Shifting consumer tastes in wine can result in the economic obsolescence of winery property and assets, leading to a decline in property value (real and personal) that remains for many years. Fortunately, Section 51 of the California Revenue and Taxation Code allows the Assessor to temporarily reduce the assessed value (and property tax) when the current market value of the property falls below its assessed value.
We were able to reduce the property tax bill of a Monterey winery by 25%, saving it thousands of dollars per year in property tax. This winery was adversely affected by the change in consumer tastes away from bulk wines to specialty wines, leaving it with excess tank capacity (too large for specialty use), excess or unusable bottling lines and underutilization of barrel and production warehousing. By preparing a well-supported appeal based on economic obsolescence, we were able to substantially reduce the assessed value of the winery’s property for a number of years.

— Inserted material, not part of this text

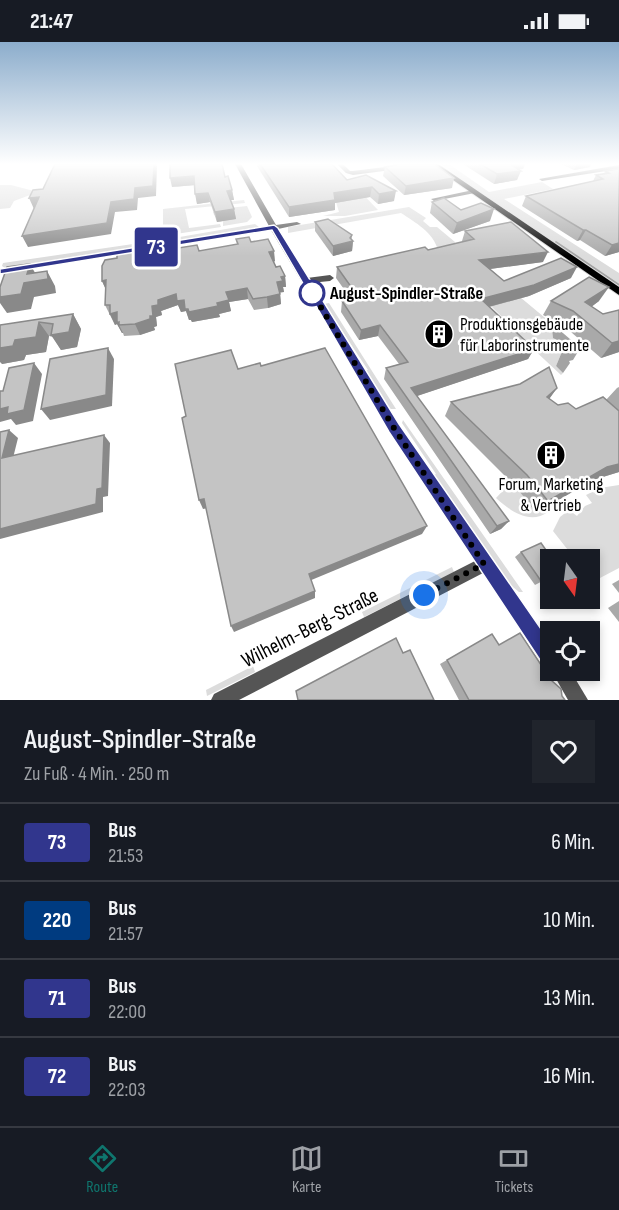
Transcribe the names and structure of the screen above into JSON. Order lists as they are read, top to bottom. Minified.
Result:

RT&C Sec. 51 allows for a temporary reduction in the assessed value of real and personal property caused by external, non-controllable economic factors. Losses in value attributable to economic obsolescence are usually beyond the power of any single property owner to influence and cannot be cured by making changes to the real and personal property affected. If the taxpayer can provide sufficient evidence to prove that the assessed value is greater than the current market value as of the January 1 lien date, we can request the Assessor to grant allowances for economic obsolescence when preparing and filing annual property tax returns.
It requires a well-crafted strategy to gain this relief. In order to win approval of a reduction in assessed values and taxes for any given year, we will need to provide the Assessor with a comparative analysis by year and by business unit, as well as well-documented support for the underlying economic or business conditions that led to the decline, for use in our negotiations with the Assessor. A successful negotiation will result in a temporary reduction in value, which is reviewed annually by the Assessor to determine if a reduction is still warranted; however, in most situations the adverse conditions tend to last for multiple years.
In my experience, the adjustment process often requires substantial effort to provide the needed support and can take quite some time to complete the negotiation (reducing taxes is not a priority for Assessors!) but the effort is justified by significant tax savings from the reduction in assessed value, and that relief can be extended for many years. Economic obsolescence relief is potentially available to any type of business. We have reduced property taxes for a number of manufacturing and extraction businesses by 25% to 50%, saving each tens of thousands of dollars per year in property taxes.